Records supplied:

########

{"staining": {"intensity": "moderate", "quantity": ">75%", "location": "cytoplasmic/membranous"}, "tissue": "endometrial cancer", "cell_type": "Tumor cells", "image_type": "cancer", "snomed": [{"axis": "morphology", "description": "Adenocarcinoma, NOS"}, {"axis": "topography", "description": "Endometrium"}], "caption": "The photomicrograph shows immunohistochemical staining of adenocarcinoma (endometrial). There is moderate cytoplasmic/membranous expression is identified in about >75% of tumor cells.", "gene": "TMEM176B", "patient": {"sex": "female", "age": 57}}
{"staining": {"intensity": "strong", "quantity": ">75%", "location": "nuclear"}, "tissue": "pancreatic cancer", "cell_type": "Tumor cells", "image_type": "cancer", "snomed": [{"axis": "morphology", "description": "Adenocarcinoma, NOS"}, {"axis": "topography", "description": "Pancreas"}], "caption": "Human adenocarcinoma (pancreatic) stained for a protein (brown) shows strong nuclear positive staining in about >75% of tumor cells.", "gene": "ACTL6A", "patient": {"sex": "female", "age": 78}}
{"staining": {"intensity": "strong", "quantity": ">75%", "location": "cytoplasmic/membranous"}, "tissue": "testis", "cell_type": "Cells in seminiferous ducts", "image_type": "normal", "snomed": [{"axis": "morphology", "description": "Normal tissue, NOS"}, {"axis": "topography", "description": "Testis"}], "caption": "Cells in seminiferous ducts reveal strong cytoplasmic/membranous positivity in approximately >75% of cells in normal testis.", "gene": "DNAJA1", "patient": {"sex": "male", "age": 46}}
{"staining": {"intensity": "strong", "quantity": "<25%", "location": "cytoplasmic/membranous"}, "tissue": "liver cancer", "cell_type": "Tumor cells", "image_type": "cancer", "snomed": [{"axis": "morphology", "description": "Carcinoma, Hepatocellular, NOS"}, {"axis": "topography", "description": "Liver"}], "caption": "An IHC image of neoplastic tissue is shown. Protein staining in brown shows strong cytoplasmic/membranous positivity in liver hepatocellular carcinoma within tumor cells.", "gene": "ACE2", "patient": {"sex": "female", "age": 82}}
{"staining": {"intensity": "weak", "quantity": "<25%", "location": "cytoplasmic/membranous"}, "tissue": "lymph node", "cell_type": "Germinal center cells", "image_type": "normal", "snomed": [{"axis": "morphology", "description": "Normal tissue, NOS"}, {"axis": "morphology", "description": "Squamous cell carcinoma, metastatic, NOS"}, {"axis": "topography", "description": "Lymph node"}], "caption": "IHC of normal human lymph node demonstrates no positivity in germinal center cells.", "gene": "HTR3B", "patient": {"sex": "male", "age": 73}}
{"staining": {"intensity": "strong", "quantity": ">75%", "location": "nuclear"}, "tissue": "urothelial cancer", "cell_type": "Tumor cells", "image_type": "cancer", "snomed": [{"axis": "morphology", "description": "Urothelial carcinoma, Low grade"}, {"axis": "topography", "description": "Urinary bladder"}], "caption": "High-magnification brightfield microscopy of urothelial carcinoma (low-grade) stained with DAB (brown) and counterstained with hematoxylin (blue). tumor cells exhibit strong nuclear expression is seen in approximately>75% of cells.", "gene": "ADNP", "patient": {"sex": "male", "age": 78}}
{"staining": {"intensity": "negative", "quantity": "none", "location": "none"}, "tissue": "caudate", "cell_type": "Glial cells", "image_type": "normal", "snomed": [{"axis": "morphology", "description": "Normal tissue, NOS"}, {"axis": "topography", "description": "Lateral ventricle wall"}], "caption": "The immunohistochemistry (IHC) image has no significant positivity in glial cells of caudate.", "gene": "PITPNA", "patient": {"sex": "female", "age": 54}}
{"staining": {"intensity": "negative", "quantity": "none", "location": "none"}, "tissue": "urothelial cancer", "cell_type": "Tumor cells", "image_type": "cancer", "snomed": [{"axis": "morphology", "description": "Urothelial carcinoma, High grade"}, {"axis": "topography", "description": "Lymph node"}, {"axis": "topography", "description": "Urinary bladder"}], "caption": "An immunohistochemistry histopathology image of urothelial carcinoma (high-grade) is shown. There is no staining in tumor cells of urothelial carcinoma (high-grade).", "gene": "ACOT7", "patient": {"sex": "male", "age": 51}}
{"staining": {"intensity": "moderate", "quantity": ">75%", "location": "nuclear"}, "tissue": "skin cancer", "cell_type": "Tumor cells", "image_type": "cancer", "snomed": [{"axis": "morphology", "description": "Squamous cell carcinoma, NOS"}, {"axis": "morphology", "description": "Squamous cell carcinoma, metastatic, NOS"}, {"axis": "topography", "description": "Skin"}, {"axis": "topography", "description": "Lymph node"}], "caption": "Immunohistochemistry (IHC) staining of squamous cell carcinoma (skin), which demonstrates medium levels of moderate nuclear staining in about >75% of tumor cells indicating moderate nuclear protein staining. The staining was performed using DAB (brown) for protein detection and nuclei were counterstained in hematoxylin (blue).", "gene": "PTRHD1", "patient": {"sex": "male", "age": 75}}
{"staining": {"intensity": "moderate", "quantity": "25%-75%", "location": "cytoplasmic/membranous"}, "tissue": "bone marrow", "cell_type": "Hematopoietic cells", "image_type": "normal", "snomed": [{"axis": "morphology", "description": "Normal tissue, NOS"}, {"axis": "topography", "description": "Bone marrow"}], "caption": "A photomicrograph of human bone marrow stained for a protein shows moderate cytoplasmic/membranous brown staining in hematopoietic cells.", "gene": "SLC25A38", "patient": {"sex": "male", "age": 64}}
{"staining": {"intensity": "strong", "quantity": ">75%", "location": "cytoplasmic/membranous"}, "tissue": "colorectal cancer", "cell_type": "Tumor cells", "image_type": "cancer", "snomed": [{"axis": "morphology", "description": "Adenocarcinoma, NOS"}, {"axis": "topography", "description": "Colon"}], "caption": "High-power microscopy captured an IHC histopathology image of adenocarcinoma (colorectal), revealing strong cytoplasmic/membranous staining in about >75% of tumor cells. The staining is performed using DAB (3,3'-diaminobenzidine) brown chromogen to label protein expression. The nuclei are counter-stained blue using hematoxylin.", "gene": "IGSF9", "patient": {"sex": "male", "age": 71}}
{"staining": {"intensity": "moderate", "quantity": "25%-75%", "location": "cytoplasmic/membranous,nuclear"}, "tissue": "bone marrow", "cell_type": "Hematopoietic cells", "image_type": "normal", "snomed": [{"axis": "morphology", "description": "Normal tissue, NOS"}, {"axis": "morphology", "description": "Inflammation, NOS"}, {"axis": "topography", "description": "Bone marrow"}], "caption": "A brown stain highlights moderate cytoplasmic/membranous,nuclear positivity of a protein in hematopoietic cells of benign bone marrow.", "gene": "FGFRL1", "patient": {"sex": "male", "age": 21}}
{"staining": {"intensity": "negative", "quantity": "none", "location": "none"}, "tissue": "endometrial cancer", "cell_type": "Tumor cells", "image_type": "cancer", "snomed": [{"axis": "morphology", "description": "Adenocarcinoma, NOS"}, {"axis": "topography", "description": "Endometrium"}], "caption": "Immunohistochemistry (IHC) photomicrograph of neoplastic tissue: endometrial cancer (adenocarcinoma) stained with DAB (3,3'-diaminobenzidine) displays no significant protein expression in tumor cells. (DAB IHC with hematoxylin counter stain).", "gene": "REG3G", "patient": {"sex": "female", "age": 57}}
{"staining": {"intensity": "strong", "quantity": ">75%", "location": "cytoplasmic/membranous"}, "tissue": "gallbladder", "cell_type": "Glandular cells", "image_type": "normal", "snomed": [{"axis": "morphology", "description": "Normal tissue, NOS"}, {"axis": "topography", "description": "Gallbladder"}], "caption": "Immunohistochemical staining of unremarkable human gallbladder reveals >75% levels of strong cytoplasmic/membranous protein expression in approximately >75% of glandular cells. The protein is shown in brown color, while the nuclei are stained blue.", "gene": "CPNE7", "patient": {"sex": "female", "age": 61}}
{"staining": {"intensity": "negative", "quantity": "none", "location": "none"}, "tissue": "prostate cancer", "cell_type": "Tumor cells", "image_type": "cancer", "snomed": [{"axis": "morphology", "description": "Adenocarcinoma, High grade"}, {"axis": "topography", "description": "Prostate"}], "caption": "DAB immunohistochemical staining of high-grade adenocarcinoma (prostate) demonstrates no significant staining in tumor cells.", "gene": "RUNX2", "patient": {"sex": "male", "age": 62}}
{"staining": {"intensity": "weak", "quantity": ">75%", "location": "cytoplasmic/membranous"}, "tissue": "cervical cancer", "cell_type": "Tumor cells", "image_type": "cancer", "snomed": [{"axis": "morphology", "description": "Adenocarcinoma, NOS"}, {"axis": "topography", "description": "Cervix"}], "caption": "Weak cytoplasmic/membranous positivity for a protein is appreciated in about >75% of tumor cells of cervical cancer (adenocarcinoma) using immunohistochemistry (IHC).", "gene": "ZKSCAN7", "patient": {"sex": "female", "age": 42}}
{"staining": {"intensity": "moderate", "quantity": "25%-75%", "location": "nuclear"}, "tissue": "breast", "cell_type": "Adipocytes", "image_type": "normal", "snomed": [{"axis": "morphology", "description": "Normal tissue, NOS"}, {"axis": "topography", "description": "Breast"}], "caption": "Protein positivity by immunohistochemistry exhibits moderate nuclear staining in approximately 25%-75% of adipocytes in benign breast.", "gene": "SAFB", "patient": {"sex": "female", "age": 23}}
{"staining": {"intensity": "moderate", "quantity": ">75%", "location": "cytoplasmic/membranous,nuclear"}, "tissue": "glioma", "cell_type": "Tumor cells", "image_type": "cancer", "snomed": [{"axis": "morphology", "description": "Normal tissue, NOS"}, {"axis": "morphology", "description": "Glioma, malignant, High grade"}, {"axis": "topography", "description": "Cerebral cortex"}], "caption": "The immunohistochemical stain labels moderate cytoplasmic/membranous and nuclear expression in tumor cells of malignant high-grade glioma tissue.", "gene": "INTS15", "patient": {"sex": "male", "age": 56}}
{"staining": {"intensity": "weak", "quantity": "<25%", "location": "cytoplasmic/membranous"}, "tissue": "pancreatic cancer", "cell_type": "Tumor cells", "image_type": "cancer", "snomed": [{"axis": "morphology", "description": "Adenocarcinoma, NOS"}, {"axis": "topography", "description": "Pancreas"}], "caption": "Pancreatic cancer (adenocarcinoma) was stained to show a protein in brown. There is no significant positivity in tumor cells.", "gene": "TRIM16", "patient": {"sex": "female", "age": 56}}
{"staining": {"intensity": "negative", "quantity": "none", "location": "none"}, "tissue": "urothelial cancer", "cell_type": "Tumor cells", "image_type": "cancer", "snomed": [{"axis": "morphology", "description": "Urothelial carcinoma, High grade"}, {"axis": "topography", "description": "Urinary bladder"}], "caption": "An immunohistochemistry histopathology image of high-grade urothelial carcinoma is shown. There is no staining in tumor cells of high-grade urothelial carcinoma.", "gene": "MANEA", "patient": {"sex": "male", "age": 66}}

########

About this exercise: Going down from the first line of the entries above, restate each line word for word until the line holding "seminiferous ducts reveal" is done.

Solution:
{"staining": {"intensity": "moderate", "quantity": ">75%", "location": "cytoplasmic/membranous"}, "tissue": "endometrial cancer", "cell_type": "Tumor cells", "image_type": "cancer", "snomed": [{"axis": "morphology", "description": "Adenocarcinoma, NOS"}, {"axis": "topography", "description": "Endometrium"}], "caption": "The photomicrograph shows immunohistochemical staining of adenocarcinoma (endometrial). There is moderate cytoplasmic/membranous expression is identified in about >75% of tumor cells.", "gene": "TMEM176B", "patient": {"sex": "female", "age": 57}}
{"staining": {"intensity": "strong", "quantity": ">75%", "location": "nuclear"}, "tissue": "pancreatic cancer", "cell_type": "Tumor cells", "image_type": "cancer", "snomed": [{"axis": "morphology", "description": "Adenocarcinoma, NOS"}, {"axis": "topography", "description": "Pancreas"}], "caption": "Human adenocarcinoma (pancreatic) stained for a protein (brown) shows strong nuclear positive staining in about >75% of tumor cells.", "gene": "ACTL6A", "patient": {"sex": "female", "age": 78}}
{"staining": {"intensity": "strong", "quantity": ">75%", "location": "cytoplasmic/membranous"}, "tissue": "testis", "cell_type": "Cells in seminiferous ducts", "image_type": "normal", "snomed": [{"axis": "morphology", "description": "Normal tissue, NOS"}, {"axis": "topography", "description": "Testis"}], "caption": "Cells in seminiferous ducts reveal strong cytoplasmic/membranous positivity in approximately >75% of cells in normal testis.", "gene": "DNAJA1", "patient": {"sex": "male", "age": 46}}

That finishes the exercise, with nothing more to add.